Introduction
Medium Energy Ion Scattering (MEIS) is possibly one of the lesser known techniques of surface science. It is closely related to Low Energy Ion Scattering (LEIS) and High Energy Ion Scattering (HEIS), but operates with ions (usually H+ or He+) at energies of around 100 keV. The understanding of MEIS can be achieved on a somewhat more intuitive level than a technique such as LEED, or even STM. A brief description follows, whilst more information is available from York SPG.
Software
The software used to analyse MEIS data by the Daresbury community is based on Igor Pro for Mac and Windows. In the course of my work I have written a few macros, mainly to investigate different r-factors (well, the macros are actually adapted from those written and supplied by Paul Bailey at Daresbury). These macros are available for download, along with notes on some of the bugs I encountered. I also have a a description for producing graphics from MEIS crystals.
The Technique
MEIS is, as the name suggests, an ion scattering technique. The principle of MEIS is relatively easily understood. The sample of interest is mounted on a precision manipulator in vacuum and light ions (usually H+ or He+ with energy of 100 – 400 keV) are scattered from it before being detected over a range of angles. These scattered ions are also detected over a range of energies and so a two dimensional spectra of scattered ion intensity as a function of scattering angle and energy can be produced. The Daresbury facility detects scattered ions in a 27° window over an energy range of about 1.5 keV. Several of these spectra are usually tiled together to produce a spectrum as shown in figure 1.

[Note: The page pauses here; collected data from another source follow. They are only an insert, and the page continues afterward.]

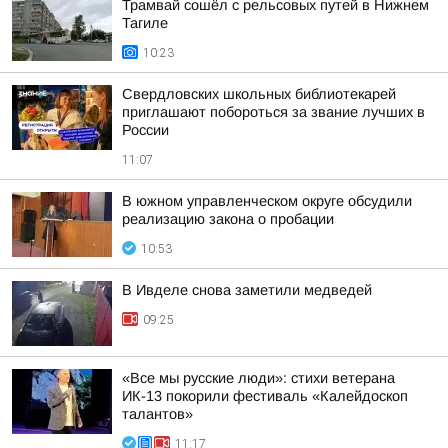
Трамвай сошёл с рельсовых путей в Нижнем
Тагиле
10:23
Свердловских школьных библиотекарей
приглашают побороться за звание лучших в
России
11:07
В южном управленческом округе обсудили
реализацию закона о пробации
10:53
В Ивделе снова заметили медведей
09:25
«Все мы русские люди»: стихи ветерана
ИК-13 покорили фестиваль «Калейдоскоп
талантов»
11:17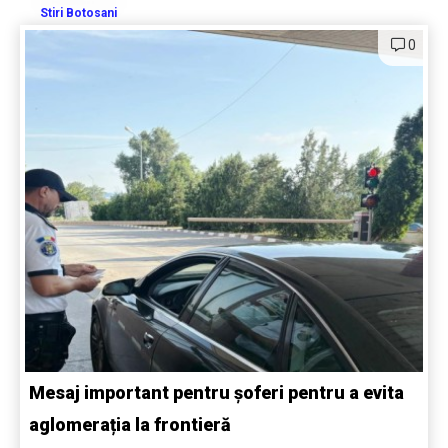
Stiri Botosani
0
Mesaj important pentru șoferi pentru a evita
aglomerația la frontieră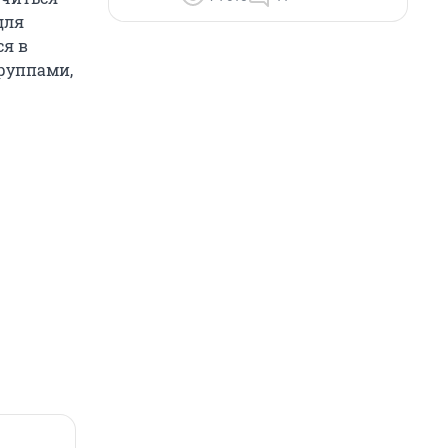
для
ся в
руппами,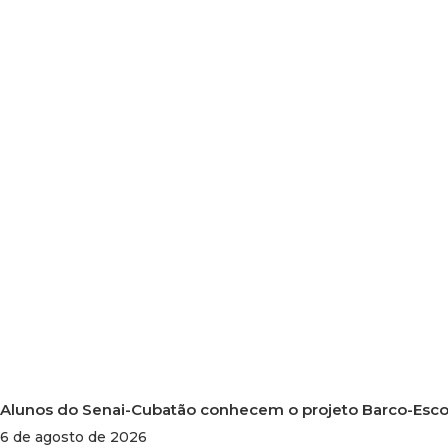
Alunos do Senai-Cubatão conhecem o projeto Barco-Escol
6 de agosto de 2026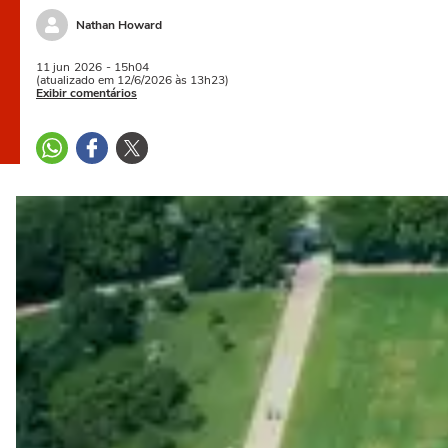
Nathan Howard
11 jun
2026
- 15h04
(atualizado em 12/6/2026 às 13h23)
Exibir comentários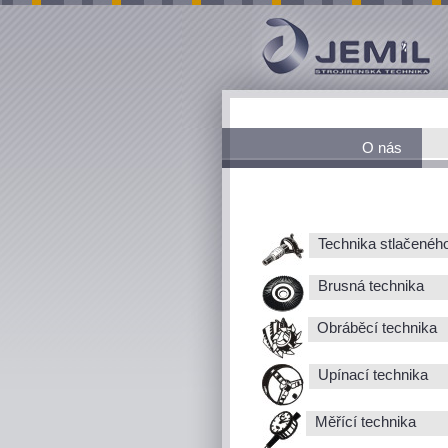
O nás
Technika stlačenéh
Brusná technika
Obráběcí technika
Upínací technika
Měřící technika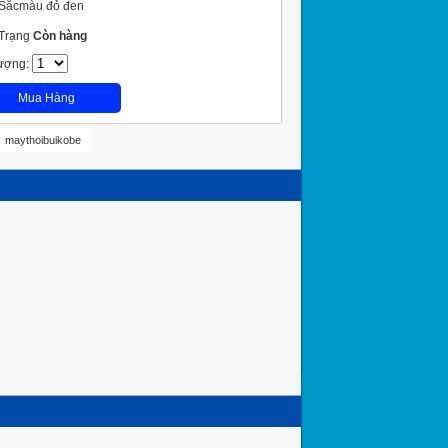
Sắcmàu đỏ đen
 Trạng
Còn hàng
ượng:
Mua Hàng
maythoibuikobe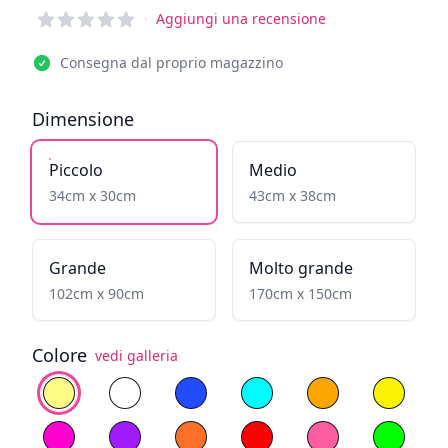
Reviews
·
Aggiungi una recensione
Consegna dal proprio magazzino
Dimensione
Piccolo
Medio
34cm x 30cm
43cm x 38cm
Grande
Molto grande
102cm x 90cm
170cm x 150cm
Colore
vedi galleria
Scegli il colore
Bianco caldo
Bianco freddo
Blu
Ciano
Giallo infuocato
Giallo
Magenta
Viola
Arancione
Rosso
Rossa chiara
Verde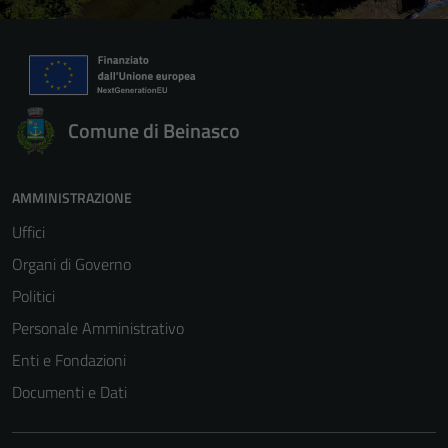
Comune di Beinasco
AMMINISTRAZIONE
Uffici
Organi di Governo
Politici
Personale Amministrativo
Enti e Fondazioni
Documenti e Dati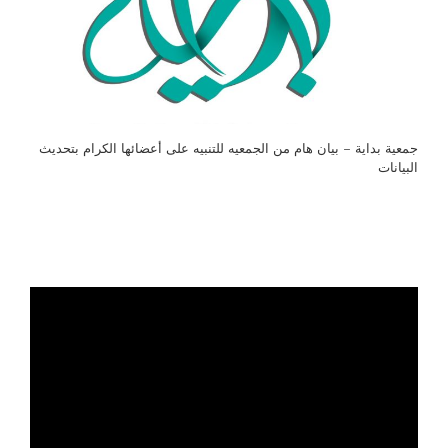
جمعية بداية – بيان هام من الجمعيه للتنبيه على أعضائها الكرام بتحديث
البيانات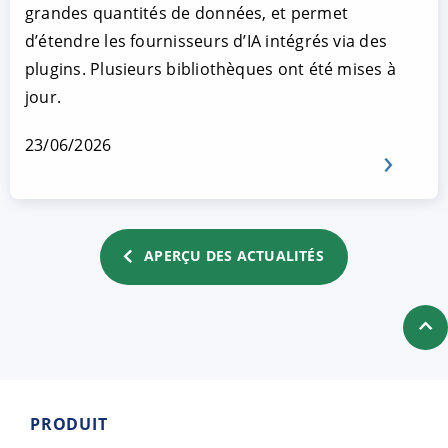
grandes quantités de données, et permet
d’étendre les fournisseurs d’IA intégrés via des
plugins. Plusieurs bibliothèques ont été mises à
jour.
23/06/2026
APERÇU DES ACTUALITÉS
PRODUIT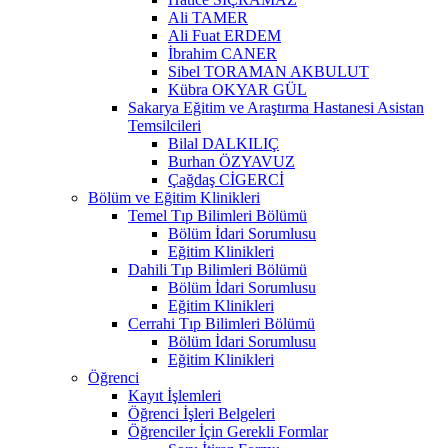
Ali TAMER
Ali Fuat ERDEM
İbrahim CANER
Sibel TORAMAN AKBULUT
Kübra OKYAR GÜL
Sakarya Eğitim ve Araştırma Hastanesi Asistan
Temsilcileri
Bilal DALKILIÇ
Burhan ÖZYAVUZ
Çağdaş CİGERCİ
Bölüm ve Eğitim Klinikleri
Temel Tıp Bilimleri Bölümü
Bölüm İdari Sorumlusu
Eğitim Klinikleri
Dahili Tıp Bilimleri Bölümü
Bölüm İdari Sorumlusu
Eğitim Klinikleri
Cerrahi Tıp Bilimleri Bölümü
Bölüm İdari Sorumlusu
Eğitim Klinikleri
Öğrenci
Kayıt İşlemleri
Öğrenci İşleri Belgeleri
Öğrenciler İçin Gerekli Formlar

Surface sensitivity is gained by aligning the ion beam along a major crystallographic direction. The top few atomic rows then shadow the deeper crystal from the impinging ion beam. This means that the detected scattered ions give information have been scattered mainly from the first few surface layers. By aligning the detector to detect scattered ions around another major direction (so called “double alignment”) surface structural information can be gained. Scattered ions are blocked by atoms in the crystal closer to the surface, which causes a reduction in scattered ion intensity at a characteristic angle. Any surface relaxation or reconstruction is shown by a shift in the angular position of these blocking dips, the appearance of additional dips, etc. See figure 2.
MEIS has the additional advantage that the energy scale represents both a mass and depth scale. The deeper an ion penetrates the crystal, the more energy it will loose, so scattered ions with lower energy were scattered from deeper in the crystal. However there is also a dependency on the mass of the scatterer: Ions scattered from lighter atoms will have less energy than those scattered from heavy ions. This has the advantage that the signal from different elements can be analysed independently if they have sufficiently different masses. This has been used to great affect in the analysis of 2D silicides by our group at York.

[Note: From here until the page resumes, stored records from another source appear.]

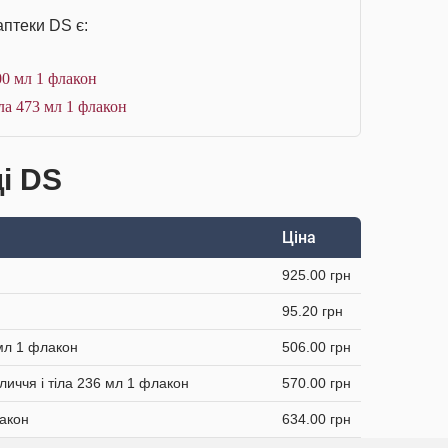
аптеки DS є:
0 мл 1 флакон
ла 473 мл 1 флакон
і DS
Ціна
925.00 грн
95.20 грн
 мл 1 флакон
506.00 грн
личчя і тіла 236 мл 1 флакон
570.00 грн
лакон
634.00 грн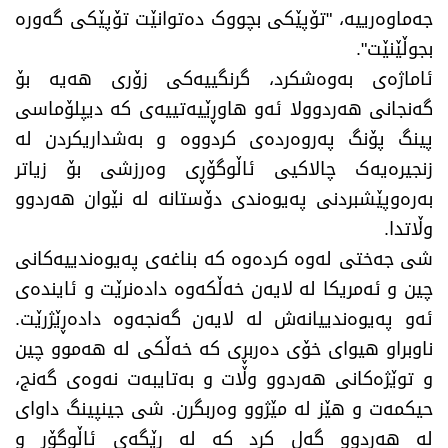
جەماوەرییە، "تۆپێکی بچووک دەتوانێت تۆپێکی گەورە
بجوڵێنێت".
ئاماژەی بەوەشکرد، گرنگییەکی زۆری هەیە بۆ
گەنجانی هەردوولا ئەو هاوڕێیەتییەی کە دیپلۆماسی
پینگ پۆنگ پەروەردەی کردووە و بەشداریکردن لە
زنجیرەیەک چالاکیی ئاڵوگۆڕی وەرزشی بۆ زیاتر
بەرەوپێشبردنی پەیوەندی دۆستانە لە نێوان هەردوو
وڵاتدا.
شی جەختی لەوە کردەوە کە بناغەی پەیوەندییەکانی
چین و ئەمریکا لە لایەن خەڵکەوە دادەنرێت و ئایندەی
ئەو پەیوەندییانەش لە لایەن گەنجەوە دادەڕێژرێت.
ناوبراو هیوای خۆی دەربڕی کە خەڵکی لە هەموو چین
و توێژەکانی هەردوو وڵات و بەتایبەت نەوەی گەنج،
حیکمەت و هێز لە مێژوو وەربگرن. شی جینپینگ داوای
لە هەردوو گەل کرد کە لە ڕێگەی ئاڵوگۆڕ و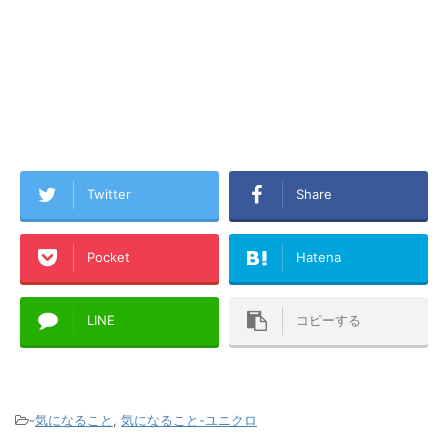
Twitter
Share
Pocket
Hatena
LINE
コピーする
-
気になること
,
気になること-ユニクロ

At York MEIS is used primarily as a structural determination technique. As such the position of blocking curves are important. To analyse data, cross-sections are first taken to give a plot of scattering yield as a function of angle for each independently resolvable element. A similar cross-section through the data from bulk substrate scattering can then be compared with known blocking dip positions to give an angular calibration for each data set. Further corrections for (Rutherford scattering cross section, etc) are then performed. A trial structure is “guessed” (either from geometrical considerations of the positions of the blocking dips in various entry/exit direction configurations or from other evidence) and this is simulated using Monte Carlo methods embodied in the VEGAS code. The simulated blocking curves are then compared to the experimental curves and the trial structure refined until a solution is converged upon.